Kimberley Kincaid / Head Gardener, Edgefield Manor
ACQUIRED IN 1990, Edgefield was the McMenamin brothers’ first major historic renovation project. Originally built in 1911 as the Multnomah County Poor Farm, the property is now the crown jewel of the empire—a cozily sprawling complex of funky restaurants, a hotel, a cigar bar, a spa, a craft brewery, a distillery, a winery, and gardens.
Kimberley Kincaid has been at Edgefield from the start. A Portland native who was working as a gardener and florist in New Orleans when the McMenamins acquired the property, Kincaid was lured home by chief gardener McNurney (a friend) and the prospect of helping to shape such a large, fecund site. In the garden, Kincaid has skillfully fostered a whimsical, down-the-rabbit-hole experience at Edgefield. She accents the buildings with adventurous plant selections attuned to the acreage’s microclimates: she wisely places more tender plants like Azara and Fremontodendron along south- and west-facing walls, and cold-tolerant conifers and hardy shrubs where the wind rips through from the east.
Strategically placed, Dr. Seussian plants like coastal redwood (Sequoia sempervirens) provide tongue-in-cheek punctuation while artistic details like the psychedelic, colorfully striped fence-post finials carry the indoors out and highlight the atmosphere of festive yet barely restrained chaos.
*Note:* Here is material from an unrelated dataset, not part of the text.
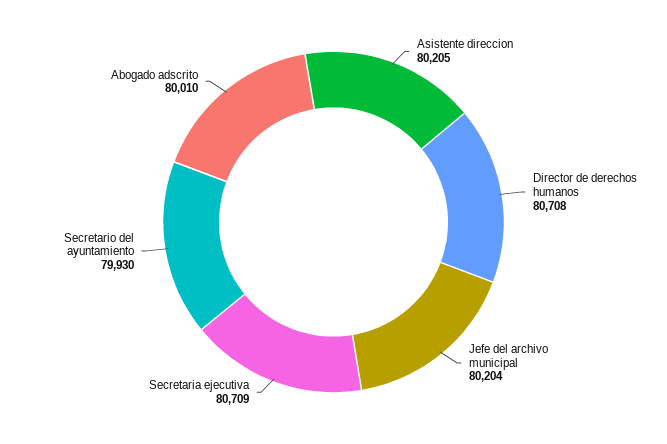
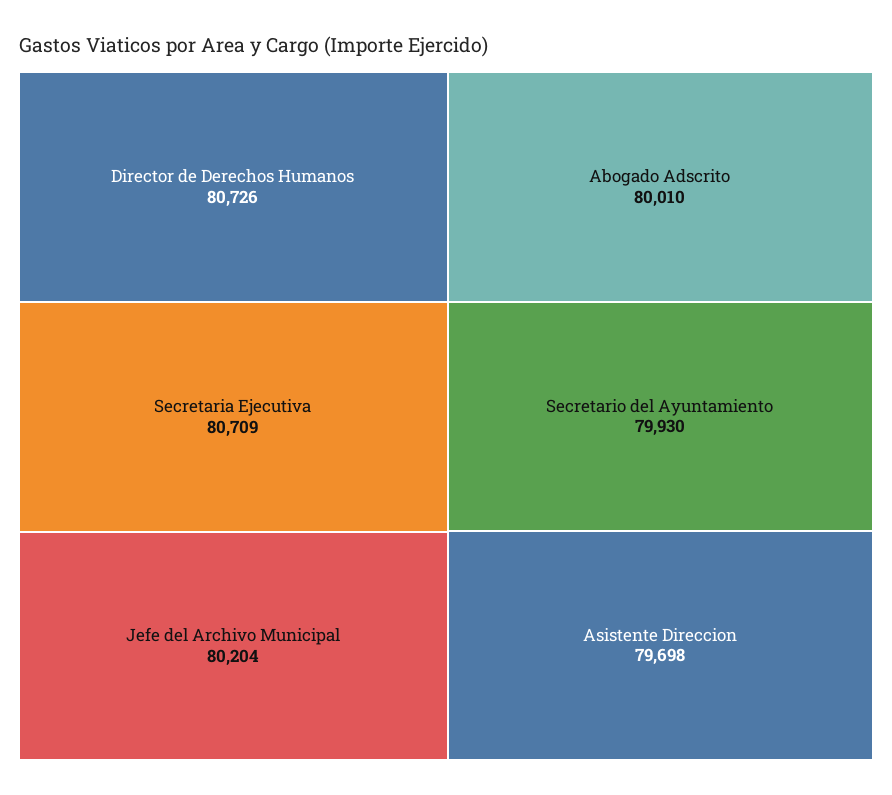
Asistente direccion: 80205 -> 79698
Director de derechos humanos: 80708 -> 80726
Nearly every visit to Edgefield reveals a new garden. Recent updates include the Southern Hemisphere and Asian-inspired additions around the soaking pools, which showcase plants with striking texture and year-round interest. But Kincaid is equally inspired by a sense of legacy: “Our role here is far more than just making this a pretty place,” she says. “We need to be good stewards.” The property’s vast, productive kitchen garden, for instance, is a prime example of biointensive methods in action. Large specimens of unusual plants like graceful Azara microphylla trees with vanilla-scented flowers, magnificent, sunshine yellow–flowered California flannel bush (Fremontodendron californicum ), and flaming orange Chilean fire bush (Embothrium coccineum) demonstrate varying levels of cold-hardiness when the frigid Gorge winds blow through. The results are year-round flowers and showy plants that ?perform from spring to winter, a continuous illustration of the marvels of gardening in our felicitous Pacific Northwest climate.